More than 1,700 people, including legal scholars at Britain’s most prestigious universities, signed the letter, stating: “We oppose genocide, we support Palestine Action” before it was handed to judges.
More than 3,300 people have been arrested under the Terrorism Act for displaying the same message in cardboard signs in demonstrations organised by Defend Our Juries since the Home Office proscribed the group last July.
The High Court ruled the ban was unlawful in February, finding it “disproportionate” and had a “very significant” impact on human rights, but allowed it to remain in place until the conclusion of a Home Office appeal.
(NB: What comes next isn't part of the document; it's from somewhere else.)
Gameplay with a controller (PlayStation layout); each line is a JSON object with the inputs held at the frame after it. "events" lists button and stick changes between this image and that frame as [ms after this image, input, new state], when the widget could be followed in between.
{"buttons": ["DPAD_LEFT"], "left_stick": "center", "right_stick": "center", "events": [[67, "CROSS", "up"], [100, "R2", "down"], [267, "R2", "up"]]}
Penny Green, professor of law and globalisation at Queen Mary University of London, was among those who signed the letter.
She said: “It is both indefensible and revealing that peaceful protesters opposing genocide are being branded as terrorists while the Labour government, itself complicit in Israel’s state terror, avoids all accountability.”
Neve Gordon, professor of international law at Queen Mary University of London, who also signed it, said: “Instead of meeting its legal obligations as set by the Genocide Convention and international humanitarian law, Keir Starmer’s government has been providing military and diplomatic support to Israel as it perpetrates atrocity crimes while simultaneously silencing the messenger by proscribing Palestine Action as a terrorist group.
“The decision to appeal the ruling rendering the proscription unlawful is yet another sign of the government’s moral bankruptcy.”
Lady Chief Justice Baroness Carr said today that she had been sent a letter during the hearing’s lunch break, but added: “We propose to ignore the document completely for the purposes of this hearing but felt it right to draw attention to events that have happened.”
In written submissions, Sir James Eadie KC, for the government, said that the High Court’s findings as to the interference of the ban on human rights were “overstated and wrong.”
Palestine Action’s co-founder Huda Ammori, who challenged the ban and is opposing the appeal, urged the Court of Appeal to “bring this dystopian abuse of power to an end.”
The hearing is due to conclude on Thursday.